● **Prompt**:
Copy each line of the data below with the word "prosedur".

● **Available records**:
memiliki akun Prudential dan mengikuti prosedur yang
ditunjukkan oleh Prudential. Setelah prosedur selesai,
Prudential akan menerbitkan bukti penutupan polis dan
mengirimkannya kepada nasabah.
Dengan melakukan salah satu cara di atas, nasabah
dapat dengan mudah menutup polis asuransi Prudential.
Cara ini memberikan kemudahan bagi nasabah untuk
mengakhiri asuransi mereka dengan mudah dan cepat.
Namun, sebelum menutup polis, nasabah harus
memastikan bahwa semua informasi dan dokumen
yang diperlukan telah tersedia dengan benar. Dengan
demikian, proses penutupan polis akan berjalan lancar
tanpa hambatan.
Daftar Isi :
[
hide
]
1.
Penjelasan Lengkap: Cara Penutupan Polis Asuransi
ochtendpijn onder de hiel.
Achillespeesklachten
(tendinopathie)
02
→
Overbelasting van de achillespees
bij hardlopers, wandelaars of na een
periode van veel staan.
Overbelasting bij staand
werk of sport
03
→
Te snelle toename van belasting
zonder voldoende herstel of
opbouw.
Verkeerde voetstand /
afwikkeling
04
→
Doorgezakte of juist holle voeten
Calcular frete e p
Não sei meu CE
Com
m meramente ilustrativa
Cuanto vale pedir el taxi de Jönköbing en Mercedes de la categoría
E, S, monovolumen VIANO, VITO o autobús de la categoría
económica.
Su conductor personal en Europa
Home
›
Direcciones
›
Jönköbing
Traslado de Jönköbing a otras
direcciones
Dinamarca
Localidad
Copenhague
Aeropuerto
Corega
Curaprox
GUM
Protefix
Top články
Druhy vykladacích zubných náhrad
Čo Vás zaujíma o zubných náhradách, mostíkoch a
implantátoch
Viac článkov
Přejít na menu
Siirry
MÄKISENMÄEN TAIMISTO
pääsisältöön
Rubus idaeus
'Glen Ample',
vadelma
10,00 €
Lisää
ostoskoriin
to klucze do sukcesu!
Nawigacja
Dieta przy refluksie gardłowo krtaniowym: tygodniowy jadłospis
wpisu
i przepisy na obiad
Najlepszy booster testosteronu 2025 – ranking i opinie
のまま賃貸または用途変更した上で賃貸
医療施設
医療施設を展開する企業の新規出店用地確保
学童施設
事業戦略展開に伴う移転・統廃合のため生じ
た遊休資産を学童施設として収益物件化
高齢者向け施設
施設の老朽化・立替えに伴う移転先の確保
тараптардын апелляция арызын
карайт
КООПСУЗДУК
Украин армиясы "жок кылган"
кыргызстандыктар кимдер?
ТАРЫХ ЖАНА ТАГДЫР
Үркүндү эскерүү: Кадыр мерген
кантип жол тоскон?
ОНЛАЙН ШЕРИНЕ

● **Response to this task**:
memiliki akun Prudential dan mengikuti prosedur yang
ditunjukkan oleh Prudential. Setelah prosedur selesai,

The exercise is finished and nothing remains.